### Task material
+ + + + + + +

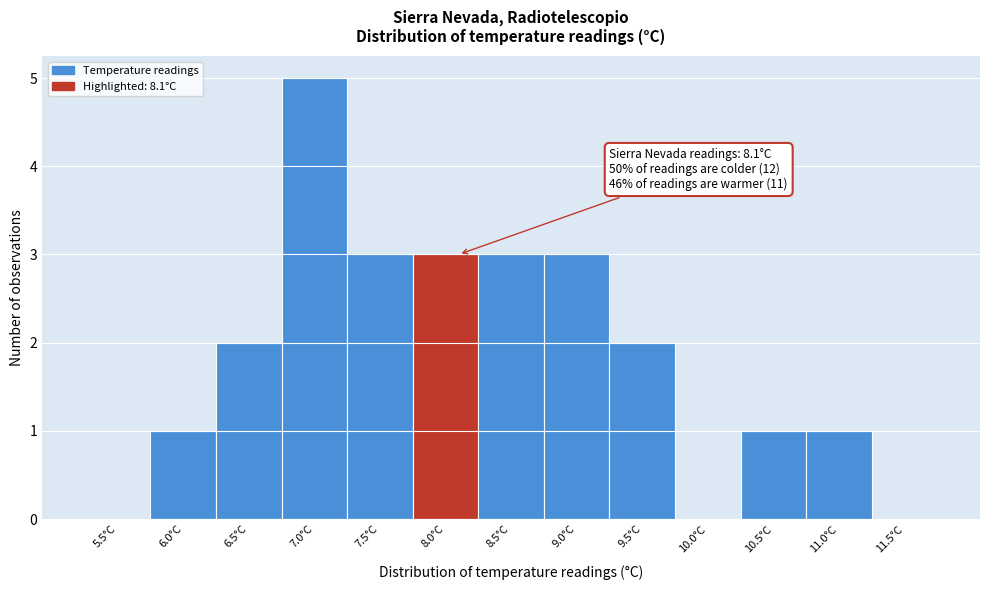

Reading right to left, what are all the values shown in this chart?

11.5°C=0	11.0°C=1	10.5°C=1	10.0°C=0	9.5°C=2	9.0°C=3	8.5°C=3	8.0°C=3	7.5°C=3	7.0°C=5	6.5°C=2	6.0°C=1	5.5°C=0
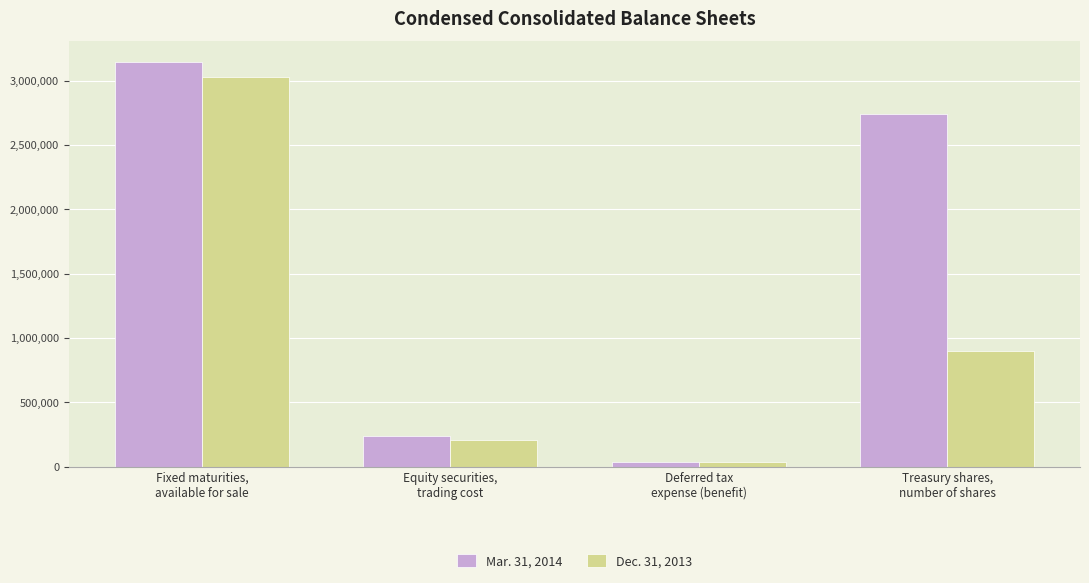

What is the difference between the second highest and second lowest values in the Dec. 31, 2013 series?

696973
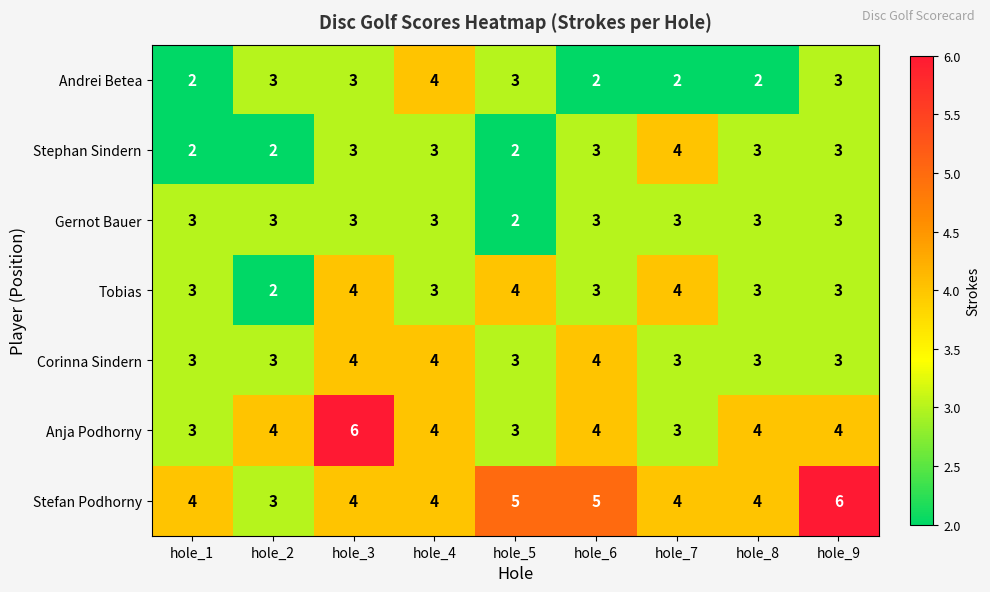

The Andrei Betea series shows 4 at hole_5. True or false?

False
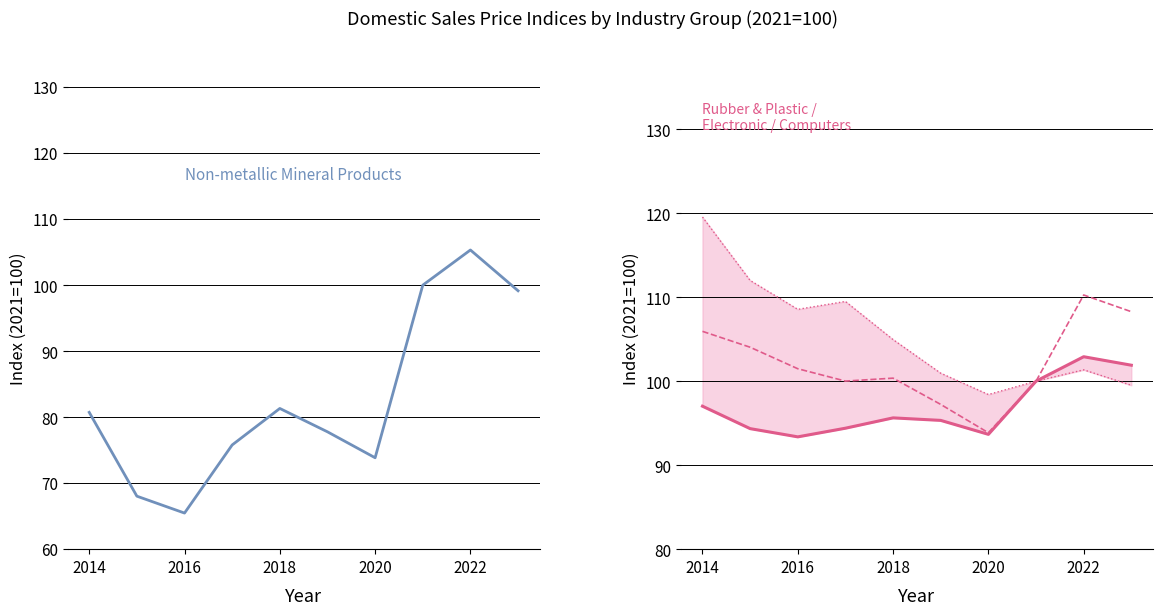

Reading right to left, what are all the values shown in this chart?

Non-metallic Mineral Products: 99.2	105.3	100.0	73.8	77.8	81.3	75.8	65.5	68.0	80.7
Rubber & Plastic: 101.9	102.9	100.0	93.7	95.3	95.6	94.4	93.4	94.3	97.0
Electronic Parts: 108.3	110.3	100.0	93.9	97.2	100.4	100.0	101.5	104.0	105.9
Computers & Optical: 99.5	101.3	100.0	98.4	101.0	105.0	109.5	108.5	112.0	119.5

+ + + + + + +

### Work request
Transcribe every one of the rows above without any change, omitting the pictures.

### Your solution
Reading right to left, what are all the values shown in this chart?

11.5°C=0	11.0°C=1	10.5°C=1	10.0°C=0	9.5°C=2	9.0°C=3	8.5°C=3	8.0°C=3	7.5°C=3	7.0°C=5	6.5°C=2	6.0°C=1	5.5°C=0

What is the difference between the second highest and second lowest values in the Dec. 31, 2013 series?

696973

The Andrei Betea series shows 4 at hole_5. True or false?

False

Reading right to left, what are all the values shown in this chart?

Non-metallic Mineral Products: 99.2	105.3	100.0	73.8	77.8	81.3	75.8	65.5	68.0	80.7
Rubber & Plastic: 101.9	102.9	100.0	93.7	95.3	95.6	94.4	93.4	94.3	97.0
Electronic Parts: 108.3	110.3	100.0	93.9	97.2	100.4	100.0	101.5	104.0	105.9
Computers & Optical: 99.5	101.3	100.0	98.4	101.0	105.0	109.5	108.5	112.0	119.5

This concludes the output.